Все понимали – Хозяин готовится.
Хозяин и в самом деле готовился.
Сроду не знавший никаких болезней, Марат Марксэнович не страдал и болезнью шапкозакидательства, трезво оценивая свои шансы на победу, он определял их как девять к одному.
Казалось бы, победа почти несомненная, но вот именно что почти…
В том и заключалась хитрость арифметических расчетов, в том и состояла лукавость цифры, что девятка, помноженная на сомнения, могла в итоге дать результат меньший, чем самоуверенная наглая единица. Всякому хотя бы немного знакомому с арифметическим счетом очевидно: девятка – цифра шаткая, овально-покатая – ткни, и перевернется – и вот не девятка она уже, а шестерка, а за этой поганой особой нужен глаз до глаз – отломится ее хилая загогулина сверху, и вот вам, пожалуйста, ее истинное содержание, а именно – ноль без палочки!
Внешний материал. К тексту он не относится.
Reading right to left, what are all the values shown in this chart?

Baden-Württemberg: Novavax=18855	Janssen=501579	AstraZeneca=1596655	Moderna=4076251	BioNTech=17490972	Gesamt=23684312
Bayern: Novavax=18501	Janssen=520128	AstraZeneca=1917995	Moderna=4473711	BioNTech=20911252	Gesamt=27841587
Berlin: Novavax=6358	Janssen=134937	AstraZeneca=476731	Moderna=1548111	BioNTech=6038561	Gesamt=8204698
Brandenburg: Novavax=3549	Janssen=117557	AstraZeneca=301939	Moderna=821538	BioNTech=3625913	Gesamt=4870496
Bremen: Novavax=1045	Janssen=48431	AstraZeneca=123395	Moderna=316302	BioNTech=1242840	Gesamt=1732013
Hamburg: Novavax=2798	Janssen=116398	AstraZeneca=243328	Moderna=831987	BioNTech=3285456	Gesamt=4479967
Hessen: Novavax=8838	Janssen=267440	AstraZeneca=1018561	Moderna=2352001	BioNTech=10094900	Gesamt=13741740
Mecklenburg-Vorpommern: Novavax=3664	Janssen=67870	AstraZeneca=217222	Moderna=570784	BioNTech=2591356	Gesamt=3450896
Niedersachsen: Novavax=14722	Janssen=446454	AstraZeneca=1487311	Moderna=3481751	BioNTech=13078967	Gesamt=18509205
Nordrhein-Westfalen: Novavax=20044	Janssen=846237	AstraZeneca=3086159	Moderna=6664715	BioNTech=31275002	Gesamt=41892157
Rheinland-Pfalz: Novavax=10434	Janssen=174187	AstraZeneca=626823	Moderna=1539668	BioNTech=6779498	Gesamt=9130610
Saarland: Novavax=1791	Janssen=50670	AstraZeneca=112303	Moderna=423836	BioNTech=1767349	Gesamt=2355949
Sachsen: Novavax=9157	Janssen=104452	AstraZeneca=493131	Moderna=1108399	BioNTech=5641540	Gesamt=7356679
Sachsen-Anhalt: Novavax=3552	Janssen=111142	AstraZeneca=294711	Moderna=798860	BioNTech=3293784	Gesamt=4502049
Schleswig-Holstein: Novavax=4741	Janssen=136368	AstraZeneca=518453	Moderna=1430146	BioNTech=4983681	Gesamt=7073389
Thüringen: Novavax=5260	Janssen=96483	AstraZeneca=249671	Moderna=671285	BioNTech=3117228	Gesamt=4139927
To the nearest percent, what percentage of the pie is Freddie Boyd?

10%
Прочитав в детстве «Занимательную математику» Перельмана, Марат Марксэнович и в зрелом возрасте любил на досуге поразмышлять о таинственной жизни цифр. А на вышеприведенные мысли о девятке, шестерке и нуле его навели размышления о том, как он назовет Динамиаду наступающего двухтысячного года. Так как все прежние обозначались двумя последними цифрами, получалось, что то будет Динамиада-00 – обхохочешься и одновременно опечалишься – всё и ничего, двухочковый сортир, а не Динамиада…
Так что были сомнения, были, и Марат Марксэнович намеренно давал им ход, чтобы противостоять опасному микробу шапкозакидательства.
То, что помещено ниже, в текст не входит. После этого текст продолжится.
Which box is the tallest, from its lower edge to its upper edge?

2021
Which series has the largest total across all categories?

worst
Сомнения эти придавали Челубееву озабоченный вид, но время от времени на лице возникала вдруг рассеянная улыбка и затуманившийся мгновенно взгляд уплывал куда-то далеко – в эти моменты благодарно и нежно вспоминал он свою Светку, все, что было между ними этой ночью.
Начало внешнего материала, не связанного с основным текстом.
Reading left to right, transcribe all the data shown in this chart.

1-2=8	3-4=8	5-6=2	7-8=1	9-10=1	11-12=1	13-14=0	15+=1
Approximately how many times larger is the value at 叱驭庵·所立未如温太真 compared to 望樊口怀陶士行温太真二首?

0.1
А то была именно ночь, долгая осенняя ночь – до позднего ноябрьского рассвета…
Раньше Марат Марксэнович самодовольно усмехался, когда слышал, что, мол, мы, мужчины, женщин не знаем – кто-кто, а уж он-то неплохо их знал, но сегодня с удовольствием под этими словами подписался бы. Не только женщин, женщин вообще, но даже и своих законных жен, с которыми годы и десятилетия прожиты, – даже их мы, мужики, оказывается, не знаем!
Было этой ночью и по-тихому, и по-громкому, и по-всякому, а то, что Юлька все слышала (не могла не слышать), так это ничего и где-то даже хорошо, а то они, молодые, думают, что жизнь после двадцати кончается, а на самом деле она начинается после сорока…
Совершенно неожиданно Пилюлькин предложил измерить давление.
Вообще-то, на соревнованиях гиревиков это обычное дело, и перед каждыми крупными соревнованиями Челубеев садился на стул в медкабинете, клал руку на стол и, вежливо улыбаясь, ждал, когда доктор все свои манипуляции проделает. За годы службы Марат Марксэнович видел столько внезапных смертей совершенно здоровых людей и неожиданных исцелений умирающих, что к медицине и медикам относился с насмешливым презрением, рассуждая, что если кому суждено окочуриться, он непременно это сделает, а если надо жить – будет жить как миленький.